You gave it an index, but the Query Opitmizer took over. I have seen this behavior before (How do I force a JOIN to use a specific index in MySQL?)

Why should this happen?

Without a WHERE clause, Query Optimizer says the following to itself:

  • This is an InnoDB Table
  • It's an indexed column
  • The index has the row_id of the gen_clust_index (a.k.a. Clustered Index)
  • Why should I look at the index when
    • there is no WHERE clause?
    • I would always have to bounce back to the table?
  • Since all rows in an InnoDB table reside in the same 16K blocks as the gen_clust_index, I'll do a full table scan instead.

The Query Optimizer chose the path of least resistance.

You are going to be in for a little shock, but here it goes: Did you know that the Query Optimizer will handle MyISAM quite differently?

You are probably saying HUH ???? HOW ????

MyISAM stores the data in a .MYD file and all indexes in the .MYI file.

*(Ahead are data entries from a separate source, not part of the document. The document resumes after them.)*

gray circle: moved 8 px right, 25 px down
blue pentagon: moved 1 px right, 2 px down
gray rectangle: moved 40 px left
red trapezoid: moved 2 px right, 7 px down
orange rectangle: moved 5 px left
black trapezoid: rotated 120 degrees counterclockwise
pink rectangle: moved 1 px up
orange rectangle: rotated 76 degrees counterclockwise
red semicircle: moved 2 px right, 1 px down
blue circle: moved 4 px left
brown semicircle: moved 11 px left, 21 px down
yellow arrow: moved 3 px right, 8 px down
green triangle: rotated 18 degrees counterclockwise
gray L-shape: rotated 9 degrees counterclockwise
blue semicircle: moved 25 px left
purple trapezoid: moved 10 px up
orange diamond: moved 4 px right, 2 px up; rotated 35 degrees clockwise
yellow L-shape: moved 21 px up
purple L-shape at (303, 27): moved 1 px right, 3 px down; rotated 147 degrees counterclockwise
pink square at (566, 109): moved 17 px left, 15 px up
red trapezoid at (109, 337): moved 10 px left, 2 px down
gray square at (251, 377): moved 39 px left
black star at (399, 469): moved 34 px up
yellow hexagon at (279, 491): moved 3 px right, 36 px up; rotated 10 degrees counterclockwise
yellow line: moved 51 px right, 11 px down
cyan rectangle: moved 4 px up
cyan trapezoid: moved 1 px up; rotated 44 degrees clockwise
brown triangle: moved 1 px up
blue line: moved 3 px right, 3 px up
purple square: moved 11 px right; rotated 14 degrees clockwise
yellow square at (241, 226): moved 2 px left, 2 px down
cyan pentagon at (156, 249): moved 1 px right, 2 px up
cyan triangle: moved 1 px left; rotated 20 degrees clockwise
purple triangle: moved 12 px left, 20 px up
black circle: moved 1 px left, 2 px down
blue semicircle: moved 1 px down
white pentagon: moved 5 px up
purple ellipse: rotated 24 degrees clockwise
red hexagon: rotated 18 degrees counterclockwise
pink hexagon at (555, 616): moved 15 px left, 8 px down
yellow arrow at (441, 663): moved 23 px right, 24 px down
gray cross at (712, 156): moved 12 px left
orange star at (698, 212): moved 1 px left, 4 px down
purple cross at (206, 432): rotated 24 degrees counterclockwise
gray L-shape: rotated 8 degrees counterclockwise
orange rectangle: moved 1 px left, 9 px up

The same query will produce a different EXPLAIN plan because the index lives in a different file from the data. Why ? Here is why:

  • The data needed (last_name column) is already ordered in the .MYI
  • In the worst case, you will have a full index scan
  • You will only access the column last_name from the index
  • You do not need to sift through unwanted
  • You will not trigger temp file creation for sorting

How can be so sure of this? I have tested this working theory on how using a different storage will generate a different EXPLAIN plan (sometimes a better one): Must an index cover all selected columns for it to be used for ORDER BY?